[What you have to do]: Give back every entry precisely as written, without any of the images.

[Data]:
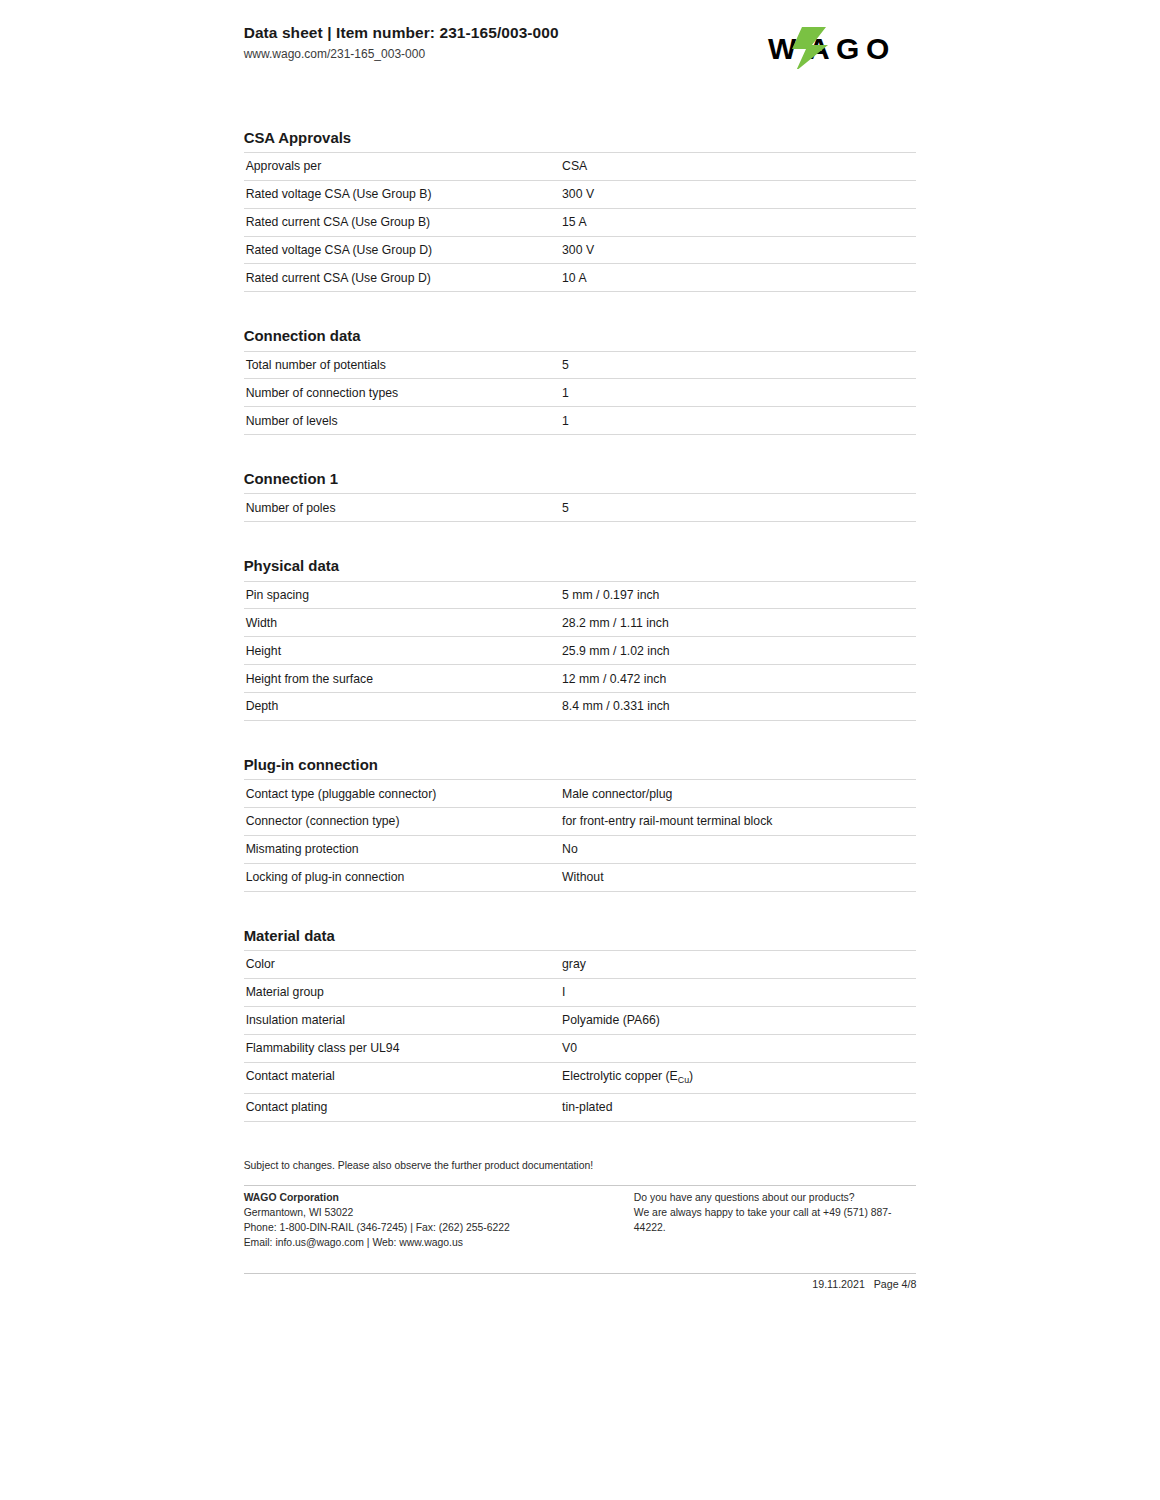Data sheet | Item number: 231-165/003-000
www.wago.com/231-165_003-000
W A G O
CSA Approvals
| Approvals per | CSA |
| Rated voltage CSA (Use Group B) | 300 V |
| Rated current CSA (Use Group B) | 15 A |
| Rated voltage CSA (Use Group D) | 300 V |
| Rated current CSA (Use Group D) | 10 A |
Connection data
| Total number of potentials | 5 |
| Number of connection types | 1 |
| Number of levels | 1 |
Connection 1
| Number of poles | 5 |
Physical data
| Pin spacing | 5 mm / 0.197 inch |
| Width | 28.2 mm / 1.11 inch |
| Height | 25.9 mm / 1.02 inch |
| Height from the surface | 12 mm / 0.472 inch |
| Depth | 8.4 mm / 0.331 inch |
Plug-in connection
| Contact type (pluggable connector) | Male connector/plug |
| Connector (connection type) | for front-entry rail-mount terminal block |
| Mismating protection | No |
| Locking of plug-in connection | Without |
Material data
| Color | gray |
| Material group | I |
| Insulation material | Polyamide (PA66) |
| Flammability class per UL94 | V0 |
| Contact material | Electrolytic copper (E Cu ) |
| Contact plating | tin-plated |
Subject to changes. Please also observe the further product documentation!
WAGO Corporation
Germantown, WI 53022
Phone: 1-800-DIN-RAIL (346-7245) | Fax: (262) 255-6222
Email: info.us@wago.com | Web: www.wago.us
Do you have any questions about our products?
We are always happy to take your call at +49 (571) 887-44222.
19.11.2021 Page 4/8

[Solution]:
Data sheet | Item number: 231-165/003-000
www.wago.com/231-165_003-000
W A G O
CSA Approvals
| Approvals per | CSA |
| Rated voltage CSA (Use Group B) | 300 V |
| Rated current CSA (Use Group B) | 15 A |
| Rated voltage CSA (Use Group D) | 300 V |
| Rated current CSA (Use Group D) | 10 A |
Connection data
| Total number of potentials | 5 |
| Number of connection types | 1 |
| Number of levels | 1 |
Connection 1
| Number of poles | 5 |
Physical data
| Pin spacing | 5 mm / 0.197 inch |
| Width | 28.2 mm / 1.11 inch |
| Height | 25.9 mm / 1.02 inch |
| Height from the surface | 12 mm / 0.472 inch |
| Depth | 8.4 mm / 0.331 inch |
Plug-in connection
| Contact type (pluggable connector) | Male connector/plug |
| Connector (connection type) | for front-entry rail-mount terminal block |
| Mismating protection | No |
| Locking of plug-in connection | Without |
Material data
| Color | gray |
| Material group | I |
| Insulation material | Polyamide (PA66) |
| Flammability class per UL94 | V0 |
| Contact material | Electrolytic copper (E Cu ) |
| Contact plating | tin-plated |
Subject to changes. Please also observe the further product documentation!
WAGO Corporation
Germantown, WI 53022
Phone: 1-800-DIN-RAIL (346-7245) | Fax: (262) 255-6222
Email: info.us@wago.com | Web: www.wago.us
Do you have any questions about our products?
We are always happy to take your call at +49 (571) 887-44222.
19.11.2021 Page 4/8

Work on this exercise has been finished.